Pacarrete, a eterna hora da estrela.

por ROSÁLIA FIGUEIRÊDO // jornalista, roteirista, escritora

“Eu tenho muitas palavras dentro de minha cabeça.” Diz Pacarrete, personagem central do longa metragem de estreia do diretor cearense Allan Deberton, vivido pela atriz paraibana Marcélia Cartaxo, que se agiganta, sensibiliza, nos faz sorrir, nos faz ter orgulho dessa terra que resiste e grita como sua personagem, para ser ouvida.

Baseada em uma história real, Pacarrete, Margarida em francês, é uma professora, bailarina, toca piano e na velhice migra para uma cidadezinha do interior do Ceará, e leva consigo o seu passado de glória, sua afinidade com a cultura francesa, seus “delírios” que a arte causa dentro daqueles que não se encaixam no que é posto.
Há muitas metáforas em torno da narrativa, Pacarrete não é apenas uma bailarina idosa que não encontra mais seu lugar, nem tão pouco uma velha louca como é vista no bairro em que mora. Ela é metáfora da arte descartada, desvalorizada, relegada, negada pelo modismo vazio que nos empurram de goela a dentro, além da desvalorização dos agentes públicos.
Pacarrete vive em um mundo paralelo, como vivem tantos artistas que também são tachados de loucos. Como diria, Raul Seixas: “Eu aprendendo a ser louco total, na loucura geral. Controlando a minha a maluquez, misturada com minha lucidez.” Assim é a personagem, uma maluca beleza.
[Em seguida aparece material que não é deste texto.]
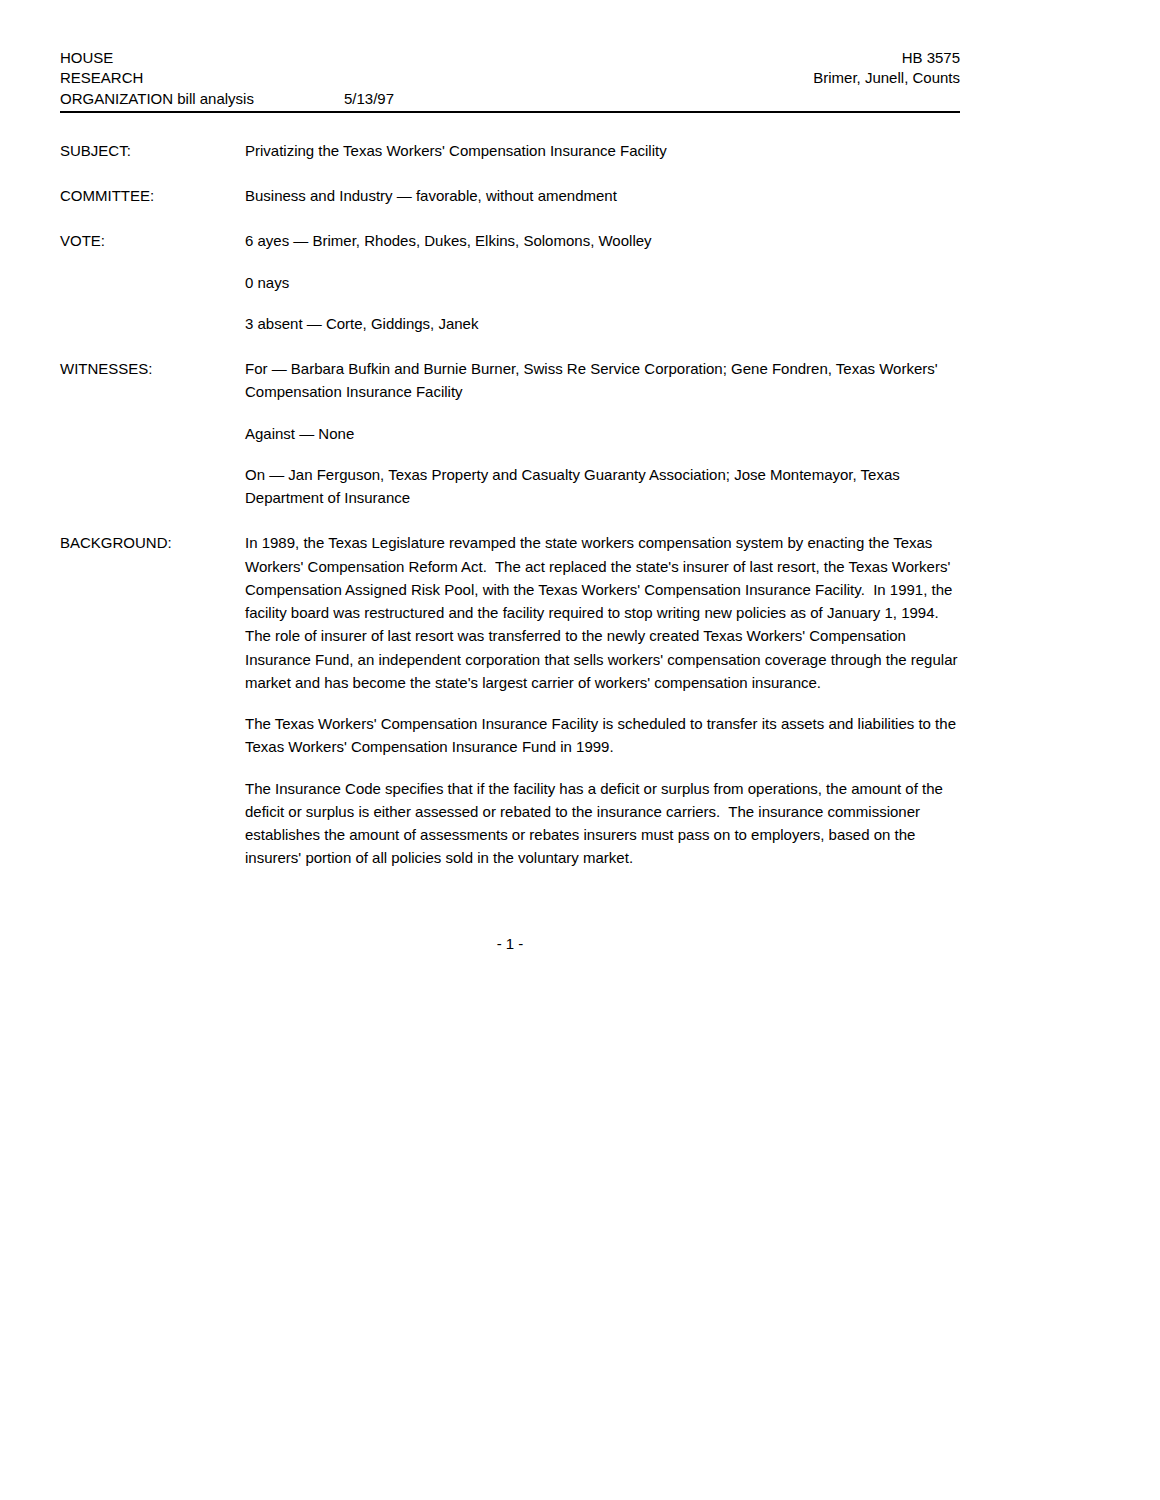HOUSE
RESEARCH
ORGANIZATION bill analysis 5/13/97
HB 3575 Brimer, Junell, Counts
| SUBJECT: | Privatizing the Texas Workers' Compensation Insurance Facility |
| COMMITTEE: | Business and Industry — favorable, without amendment |
| VOTE: | 6 ayes — Brimer, Rhodes, Dukes, Elkins, Solomons, Woolley 0 nays 3 absent — Corte, Giddings, Janek |
| WITNESSES: | For — Barbara Bufkin and Burnie Burner, Swiss Re Service Corporation; Gene Fondren, Texas Workers' Compensation Insurance Facility Against — None On — Jan Ferguson, Texas Property and Casualty Guaranty Association; Jose Montemayor, Texas Department of Insurance |
| BACKGROUND: | In 1989, the Texas Legislature revamped the state workers compensation system by enacting the Texas Workers' Compensation Reform Act. The act replaced the state's insurer of last resort, the Texas Workers' Compensation Assigned Risk Pool, with the Texas Workers' Compensation Insurance Facility. In 1991, the facility board was restructured and the facility required to stop writing new policies as of January 1, 1994. The role of insurer of last resort was transferred to the newly created Texas Workers' Compensation Insurance Fund, an independent corporation that sells workers' compensation coverage through the regular market and has become the state's largest carrier of workers' compensation insurance. The Texas Workers' Compensation Insurance Facility is scheduled to transfer its assets and liabilities to the Texas Workers' Compensation Insurance Fund in 1999. The Insurance Code specifies that if the facility has a deficit or surplus from operations, the amount of the deficit or surplus is either assessed or rebated to the insurance carriers. The insurance commissioner establishes the amount of assessments or rebates insurers must pass on to employers, based on the insurers' portion of all policies sold in the voluntary market. |
- 1 -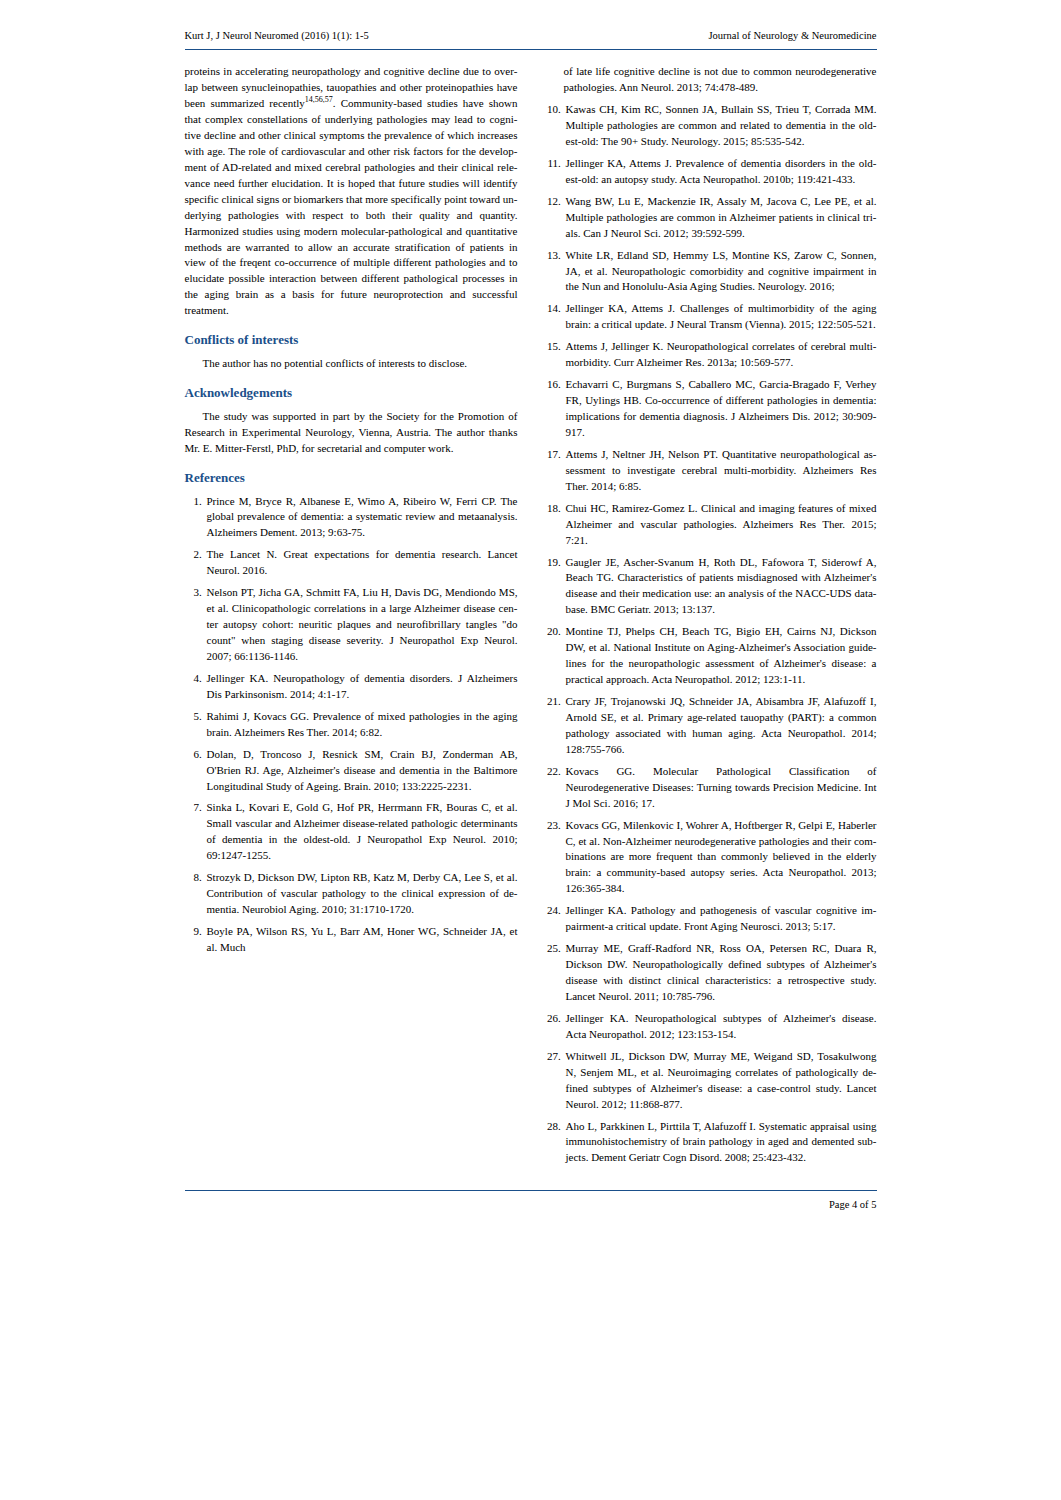Kurt J, J Neurol Neuromed (2016) 1(1): 1-5
Journal of Neurology & Neuromedicine
proteins in accelerating neuropathology and cognitive decline due to overlap between synucleinopathies, tauopathies and other proteinopathies have been summarized recently14,56,57. Community-based studies have shown that complex constellations of underlying pathologies may lead to cognitive decline and other clinical symptoms the prevalence of which increases with age. The role of cardiovascular and other risk factors for the development of AD-related and mixed cerebral pathologies and their clinical relevance need further elucidation. It is hoped that future studies will identify specific clinical signs or biomarkers that more specifically point toward underlying pathologies with respect to both their quality and quantity. Harmonized studies using modern molecular-pathological and quantitative methods are warranted to allow an accurate stratification of patients in view of the freqent co-occurrence of multiple different pathologies and to elucidate possible interaction between different pathological processes in the aging brain as a basis for future neuroprotection and successful treatment.
Conflicts of interests
The author has no potential conflicts of interests to disclose.
Acknowledgements
The study was supported in part by the Society for the Promotion of Research in Experimental Neurology, Vienna, Austria. The author thanks Mr. E. Mitter-Ferstl, PhD, for secretarial and computer work.
References
Prince M, Bryce R, Albanese E, Wimo A, Ribeiro W, Ferri CP. The global prevalence of dementia: a systematic review and metaanalysis. Alzheimers Dement. 2013; 9:63-75.
The Lancet N. Great expectations for dementia research. Lancet Neurol. 2016.
Nelson PT, Jicha GA, Schmitt FA, Liu H, Davis DG, Mendiondo MS, et al. Clinicopathologic correlations in a large Alzheimer disease center autopsy cohort: neuritic plaques and neurofibrillary tangles "do count" when staging disease severity. J Neuropathol Exp Neurol. 2007; 66:1136-1146.
Jellinger KA. Neuropathology of dementia disorders. J Alzheimers Dis Parkinsonism. 2014; 4:1-17.
Rahimi J, Kovacs GG. Prevalence of mixed pathologies in the aging brain. Alzheimers Res Ther. 2014; 6:82.
Dolan, D, Troncoso J, Resnick SM, Crain BJ, Zonderman AB, O'Brien RJ. Age, Alzheimer's disease and dementia in the Baltimore Longitudinal Study of Ageing. Brain. 2010; 133:2225-2231.
Sinka L, Kovari E, Gold G, Hof PR, Herrmann FR, Bouras C, et al. Small vascular and Alzheimer disease-related pathologic determinants of dementia in the oldest-old. J Neuropathol Exp Neurol. 2010; 69:1247-1255.
Strozyk D, Dickson DW, Lipton RB, Katz M, Derby CA, Lee S, et al. Contribution of vascular pathology to the clinical expression of dementia. Neurobiol Aging. 2010; 31:1710-1720.
Boyle PA, Wilson RS, Yu L, Barr AM, Honer WG, Schneider JA, et al. Much
of late life cognitive decline is not due to common neurodegenerative pathologies. Ann Neurol. 2013; 74:478-489.
Kawas CH, Kim RC, Sonnen JA, Bullain SS, Trieu T, Corrada MM. Multiple pathologies are common and related to dementia in the oldest-old: The 90+ Study. Neurology. 2015; 85:535-542.
Jellinger KA, Attems J. Prevalence of dementia disorders in the oldest-old: an autopsy study. Acta Neuropathol. 2010b; 119:421-433.
Wang BW, Lu E, Mackenzie IR, Assaly M, Jacova C, Lee PE, et al. Multiple pathologies are common in Alzheimer patients in clinical trials. Can J Neurol Sci. 2012; 39:592-599.
White LR, Edland SD, Hemmy LS, Montine KS, Zarow C, Sonnen, JA, et al. Neuropathologic comorbidity and cognitive impairment in the Nun and Honolulu-Asia Aging Studies. Neurology. 2016;
Jellinger KA, Attems J. Challenges of multimorbidity of the aging brain: a critical update. J Neural Transm (Vienna). 2015; 122:505-521.
Attems J, Jellinger K. Neuropathological correlates of cerebral multimorbidity. Curr Alzheimer Res. 2013a; 10:569-577.
Echavarri C, Burgmans S, Caballero MC, Garcia-Bragado F, Verhey FR, Uylings HB. Co-occurrence of different pathologies in dementia: implications for dementia diagnosis. J Alzheimers Dis. 2012; 30:909-917.
Attems J, Neltner JH, Nelson PT. Quantitative neuropathological assessment to investigate cerebral multi-morbidity. Alzheimers Res Ther. 2014; 6:85.
Chui HC, Ramirez-Gomez L. Clinical and imaging features of mixed Alzheimer and vascular pathologies. Alzheimers Res Ther. 2015; 7:21.
Gaugler JE, Ascher-Svanum H, Roth DL, Fafowora T, Siderowf A, Beach TG. Characteristics of patients misdiagnosed with Alzheimer's disease and their medication use: an analysis of the NACC-UDS database. BMC Geriatr. 2013; 13:137.
Montine TJ, Phelps CH, Beach TG, Bigio EH, Cairns NJ, Dickson DW, et al. National Institute on Aging-Alzheimer's Association guidelines for the neuropathologic assessment of Alzheimer's disease: a practical approach. Acta Neuropathol. 2012; 123:1-11.
Crary JF, Trojanowski JQ, Schneider JA, Abisambra JF, Alafuzoff I, Arnold SE, et al. Primary age-related tauopathy (PART): a common pathology associated with human aging. Acta Neuropathol. 2014; 128:755-766.
Kovacs GG. Molecular Pathological Classification of Neurodegenerative Diseases: Turning towards Precision Medicine. Int J Mol Sci. 2016; 17.
Kovacs GG, Milenkovic I, Wohrer A, Hoftberger R, Gelpi E, Haberler C, et al. Non-Alzheimer neurodegenerative pathologies and their combinations are more frequent than commonly believed in the elderly brain: a community-based autopsy series. Acta Neuropathol. 2013; 126:365-384.
Jellinger KA. Pathology and pathogenesis of vascular cognitive impairment-a critical update. Front Aging Neurosci. 2013; 5:17.
Murray ME, Graff-Radford NR, Ross OA, Petersen RC, Duara R, Dickson DW. Neuropathologically defined subtypes of Alzheimer's disease with distinct clinical characteristics: a retrospective study. Lancet Neurol. 2011; 10:785-796.
Jellinger KA. Neuropathological subtypes of Alzheimer's disease. Acta Neuropathol. 2012; 123:153-154.
Whitwell JL, Dickson DW, Murray ME, Weigand SD, Tosakulwong N, Senjem ML, et al. Neuroimaging correlates of pathologically defined subtypes of Alzheimer's disease: a case-control study. Lancet Neurol. 2012; 11:868-877.
Aho L, Parkkinen L, Pirttila T, Alafuzoff I. Systematic appraisal using immunohistochemistry of brain pathology in aged and demented subjects. Dement Geriatr Cogn Disord. 2008; 25:423-432.
Page 4 of 5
Apaixonante!
Quando a personagem grita de sua janela que não é obrigada a escutar a música que invade a cidade, gritamos juntos. Como ato de rebeldia, ela liga o aparelho de som e coloca a caixa na janela, e a música clássica nas alturas, invade a rua a se misturar com o forró estilizado, eletrizado, que vem da festa. Isso é um ato de protesto. Ela é protesto, é resistência, do começo ao fim. Somos todos Pacarrete! Sim.
Marcélia Cartaxo volta ao centro da arte brasileira, da sétima arte, trinta e cinco anos após ter vivido Macabéia, personagem de A Hora da Estrela. Como um devaneio, vejo que Pacarrete é a Macabéia que retorna, tão forte, como aquela jovem de vinte e poucos anos, que brilhou na cinematografia brasileira. É como se Pacarrete viesse nos dizer que a hora da estrela é sempre. A arte não envelhece porque é eterna.
O abandono é tema pontual na narrativa, no momento que ela é descartada como uma coisa pela secretária de cultura daquela localidade, seu destino se cruza com um cachorro, igualmente abandonado. Soa como uma crítica, aos descartes que os animais também vivem quando envelhecem. Mas He-Man, nome que ele dá ao cão, surge como super herói e tira a personagem de uma depressão. Os abandonados se solidarizam.
Um filme de uma beleza simples, de uma interpretação visceral que uniu dor e
alegria, que nos convidou a sorrir e a lamentar, como é a gangorra da vida. Que já rendeu várias premiações, dentre elas, melhor filme e melhor atriz no Festival de Gramado de 2019, onde foi longamente aplaudido pelo público. O diretor declara que os aplausos eram também para a personagem real de sua infância, e que ele, como todos, acreditavam que se tratava de uma louca, estereótipo desfeito quando ele foi estudar cinema, e na pesquisa para a construção do filme, descobriu quem de fato era Pacarrete. Atriz e personagem receberam esses aplausos, e juntas deram a revanche. Ao receber o Kikito,
Marcélia Cartaxo disse: “Dedico este prêmio à Pacarrete, mulher e artista, à minha Paraíba, ao Nordeste.